- **WHAT TO DO**:
Put the lines below, from the line containing "family: Throscidae" through the last line of the rows, both ends included, into a JSON list of strings with one string per line. Leave out blank lines.

- **DATA ROWS**:
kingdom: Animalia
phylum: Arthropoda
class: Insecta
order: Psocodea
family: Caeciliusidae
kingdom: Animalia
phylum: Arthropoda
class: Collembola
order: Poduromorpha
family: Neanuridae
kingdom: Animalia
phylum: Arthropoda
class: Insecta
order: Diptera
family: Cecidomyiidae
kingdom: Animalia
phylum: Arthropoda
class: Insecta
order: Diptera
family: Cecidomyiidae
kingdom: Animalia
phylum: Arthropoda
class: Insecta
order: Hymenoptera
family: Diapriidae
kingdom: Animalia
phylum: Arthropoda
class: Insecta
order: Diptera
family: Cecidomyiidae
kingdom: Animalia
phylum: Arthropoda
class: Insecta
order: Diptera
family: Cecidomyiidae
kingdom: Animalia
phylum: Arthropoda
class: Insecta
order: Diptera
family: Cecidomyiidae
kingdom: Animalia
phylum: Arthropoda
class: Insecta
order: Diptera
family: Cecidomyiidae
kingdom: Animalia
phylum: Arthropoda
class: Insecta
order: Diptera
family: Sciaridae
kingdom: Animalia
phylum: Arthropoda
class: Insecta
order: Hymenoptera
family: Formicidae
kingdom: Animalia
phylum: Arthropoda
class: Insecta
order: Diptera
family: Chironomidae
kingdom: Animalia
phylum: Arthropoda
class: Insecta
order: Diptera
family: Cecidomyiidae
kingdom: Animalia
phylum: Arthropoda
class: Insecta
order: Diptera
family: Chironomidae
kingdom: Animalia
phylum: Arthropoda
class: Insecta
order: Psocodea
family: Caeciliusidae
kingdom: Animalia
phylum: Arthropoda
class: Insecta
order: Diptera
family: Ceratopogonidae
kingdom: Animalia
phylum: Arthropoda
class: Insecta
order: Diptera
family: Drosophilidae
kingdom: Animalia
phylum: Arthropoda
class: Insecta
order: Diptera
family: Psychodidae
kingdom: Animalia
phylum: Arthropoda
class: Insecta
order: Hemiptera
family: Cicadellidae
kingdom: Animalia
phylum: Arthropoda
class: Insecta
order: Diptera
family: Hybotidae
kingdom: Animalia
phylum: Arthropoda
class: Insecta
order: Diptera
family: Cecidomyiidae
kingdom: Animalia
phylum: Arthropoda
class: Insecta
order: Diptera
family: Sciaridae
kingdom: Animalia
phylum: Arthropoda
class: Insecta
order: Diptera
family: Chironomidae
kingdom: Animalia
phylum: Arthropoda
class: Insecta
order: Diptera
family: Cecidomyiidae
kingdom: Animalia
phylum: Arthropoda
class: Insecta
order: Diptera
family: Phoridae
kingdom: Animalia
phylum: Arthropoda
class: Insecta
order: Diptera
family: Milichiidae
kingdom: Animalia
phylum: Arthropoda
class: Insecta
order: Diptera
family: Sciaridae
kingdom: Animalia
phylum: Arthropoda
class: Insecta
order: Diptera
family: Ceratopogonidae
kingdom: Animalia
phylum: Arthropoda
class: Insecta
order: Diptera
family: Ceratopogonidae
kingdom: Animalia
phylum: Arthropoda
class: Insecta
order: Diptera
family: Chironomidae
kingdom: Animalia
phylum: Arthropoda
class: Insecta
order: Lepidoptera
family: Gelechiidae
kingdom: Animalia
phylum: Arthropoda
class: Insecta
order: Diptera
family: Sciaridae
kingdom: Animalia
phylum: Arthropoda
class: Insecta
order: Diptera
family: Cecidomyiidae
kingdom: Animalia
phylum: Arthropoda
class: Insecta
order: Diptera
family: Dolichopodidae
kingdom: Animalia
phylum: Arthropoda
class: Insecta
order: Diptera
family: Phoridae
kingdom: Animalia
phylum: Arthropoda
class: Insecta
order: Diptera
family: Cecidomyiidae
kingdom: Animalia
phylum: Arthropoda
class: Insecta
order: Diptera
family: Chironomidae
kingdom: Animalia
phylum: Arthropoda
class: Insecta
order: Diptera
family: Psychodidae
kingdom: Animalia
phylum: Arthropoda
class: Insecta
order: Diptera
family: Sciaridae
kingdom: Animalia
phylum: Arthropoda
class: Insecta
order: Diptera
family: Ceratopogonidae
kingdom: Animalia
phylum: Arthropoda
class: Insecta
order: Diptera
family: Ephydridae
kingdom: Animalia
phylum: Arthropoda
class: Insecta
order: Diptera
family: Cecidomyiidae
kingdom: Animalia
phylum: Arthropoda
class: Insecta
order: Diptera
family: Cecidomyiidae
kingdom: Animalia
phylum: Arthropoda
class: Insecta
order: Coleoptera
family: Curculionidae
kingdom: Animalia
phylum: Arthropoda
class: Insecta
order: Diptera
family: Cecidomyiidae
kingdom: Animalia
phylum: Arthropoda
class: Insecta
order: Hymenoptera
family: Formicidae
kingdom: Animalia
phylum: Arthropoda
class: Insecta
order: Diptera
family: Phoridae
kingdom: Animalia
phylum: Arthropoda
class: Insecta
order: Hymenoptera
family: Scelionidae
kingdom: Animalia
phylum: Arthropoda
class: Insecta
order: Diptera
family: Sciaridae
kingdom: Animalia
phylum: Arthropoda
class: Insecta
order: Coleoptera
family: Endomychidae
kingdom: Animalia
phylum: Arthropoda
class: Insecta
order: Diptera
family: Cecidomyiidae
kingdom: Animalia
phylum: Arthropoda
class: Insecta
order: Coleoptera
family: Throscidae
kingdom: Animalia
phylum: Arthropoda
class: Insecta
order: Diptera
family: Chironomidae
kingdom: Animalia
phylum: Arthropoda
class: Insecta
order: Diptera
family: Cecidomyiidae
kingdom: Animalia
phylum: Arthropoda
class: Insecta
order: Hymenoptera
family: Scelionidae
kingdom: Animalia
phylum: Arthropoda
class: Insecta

- **SOLUTION**:
[
  "family: Throscidae",
  "kingdom: Animalia",
  "phylum: Arthropoda",
  "class: Insecta",
  "order: Diptera",
  "family: Chironomidae",
  "kingdom: Animalia",
  "phylum: Arthropoda",
  "class: Insecta",
  "order: Diptera",
  "family: Cecidomyiidae",
  "kingdom: Animalia",
  "phylum: Arthropoda",
  "class: Insecta",
  "order: Hymenoptera",
  "family: Scelionidae",
  "kingdom: Animalia",
  "phylum: Arthropoda",
  "class: Insecta"
]